(Items from a dataset)
□ □ □

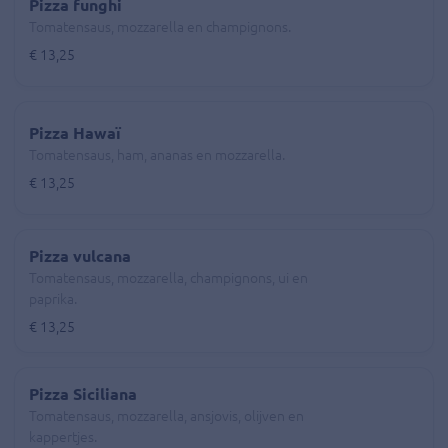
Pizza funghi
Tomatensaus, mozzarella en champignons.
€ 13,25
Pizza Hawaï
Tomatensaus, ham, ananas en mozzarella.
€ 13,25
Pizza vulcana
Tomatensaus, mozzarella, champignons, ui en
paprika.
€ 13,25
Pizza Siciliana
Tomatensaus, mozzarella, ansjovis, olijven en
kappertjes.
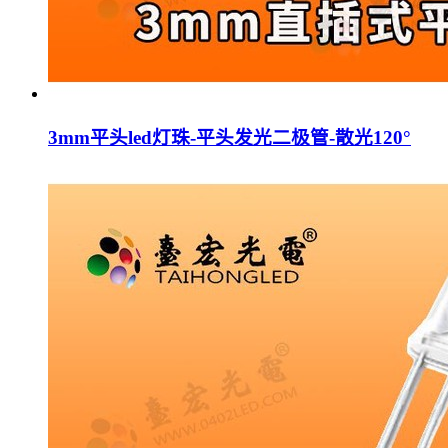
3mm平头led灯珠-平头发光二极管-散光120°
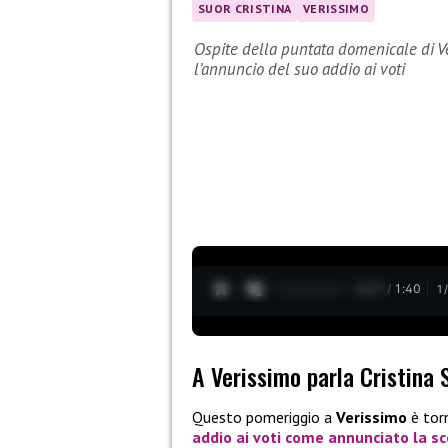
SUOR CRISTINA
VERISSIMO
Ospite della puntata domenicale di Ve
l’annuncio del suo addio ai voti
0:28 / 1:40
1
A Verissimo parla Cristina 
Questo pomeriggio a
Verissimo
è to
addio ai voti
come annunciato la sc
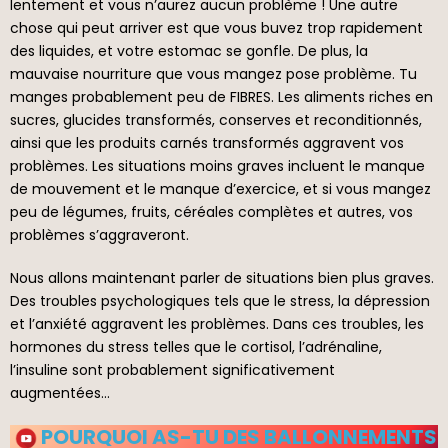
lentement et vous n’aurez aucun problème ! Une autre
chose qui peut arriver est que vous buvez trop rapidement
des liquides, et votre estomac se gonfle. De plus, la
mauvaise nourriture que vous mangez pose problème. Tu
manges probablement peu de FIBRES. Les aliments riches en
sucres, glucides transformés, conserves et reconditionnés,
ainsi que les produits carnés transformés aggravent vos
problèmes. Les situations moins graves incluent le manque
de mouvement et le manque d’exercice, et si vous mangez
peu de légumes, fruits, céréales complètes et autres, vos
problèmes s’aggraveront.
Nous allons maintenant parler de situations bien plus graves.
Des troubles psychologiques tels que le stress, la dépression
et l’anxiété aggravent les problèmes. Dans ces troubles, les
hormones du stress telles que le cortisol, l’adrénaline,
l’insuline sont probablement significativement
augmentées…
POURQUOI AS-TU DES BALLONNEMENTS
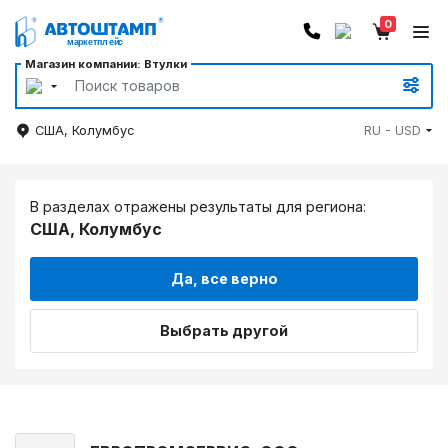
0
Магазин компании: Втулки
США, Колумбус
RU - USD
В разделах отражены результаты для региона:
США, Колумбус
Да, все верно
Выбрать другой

□ □ □

Description of the task
Output every line of text in the records above without changing anything, and leave the pictures out.

Output below
Pizza funghi
Tomatensaus, mozzarella en champignons.
€ 13,25
Pizza Hawaï
Tomatensaus, ham, ananas en mozzarella.
€ 13,25
Pizza vulcana
Tomatensaus, mozzarella, champignons, ui en
paprika.
€ 13,25
Pizza Siciliana
Tomatensaus, mozzarella, ansjovis, olijven en
kappertjes.
3mm平头led灯珠-平头发光二极管-散光120°
SUOR CRISTINA
VERISSIMO
Ospite della puntata domenicale di Ve
l’annuncio del suo addio ai voti
0:28 / 1:40
1
A Verissimo parla Cristina 
Questo pomeriggio a
Verissimo
è to
addio ai voti
come annunciato la sc
lentement et vous n’aurez aucun problème ! Une autre
chose qui peut arriver est que vous buvez trop rapidement
des liquides, et votre estomac se gonfle. De plus, la
mauvaise nourriture que vous mangez pose problème. Tu
manges probablement peu de FIBRES. Les aliments riches en
sucres, glucides transformés, conserves et reconditionnés,
ainsi que les produits carnés transformés aggravent vos
problèmes. Les situations moins graves incluent le manque
de mouvement et le manque d’exercice, et si vous mangez
peu de légumes, fruits, céréales complètes et autres, vos
problèmes s’aggraveront.
Nous allons maintenant parler de situations bien plus graves.
Des troubles psychologiques tels que le stress, la dépression
et l’anxiété aggravent les problèmes. Dans ces troubles, les
hormones du stress telles que le cortisol, l’adrénaline,
l’insuline sont probablement significativement
augmentées…
POURQUOI AS-TU DES BALLONNEMENTS
0
Магазин компании: Втулки
США, Колумбус
RU - USD
В разделах отражены результаты для региона:
США, Колумбус
Да, все верно
Выбрать другой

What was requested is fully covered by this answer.